WHAT IS REQUIRED – Locate the line that contains "right elbow: (622, 634)". Reproduce it and all following lines up to the end of the material, exactly and with nothing added.
# # # # #
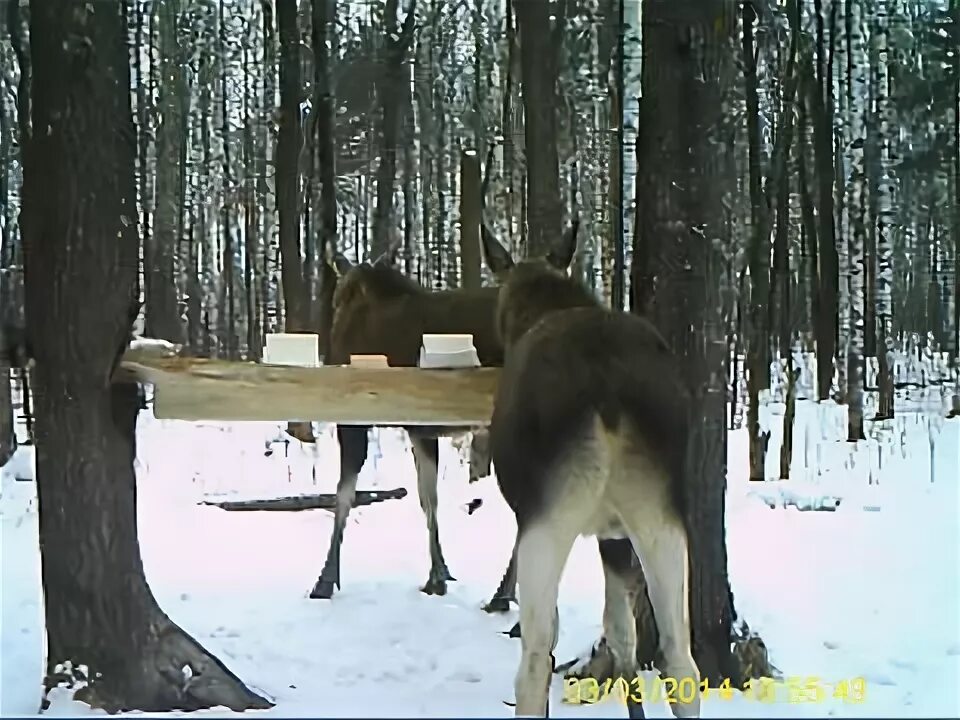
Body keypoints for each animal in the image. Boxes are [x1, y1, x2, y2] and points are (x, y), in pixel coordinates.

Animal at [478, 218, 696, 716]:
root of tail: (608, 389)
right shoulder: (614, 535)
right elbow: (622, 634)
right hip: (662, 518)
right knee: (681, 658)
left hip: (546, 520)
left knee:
# # # # #
RESPONSE AREA –
right elbow: (622, 634)
right hip: (662, 518)
right knee: (681, 658)
left hip: (546, 520)
left knee:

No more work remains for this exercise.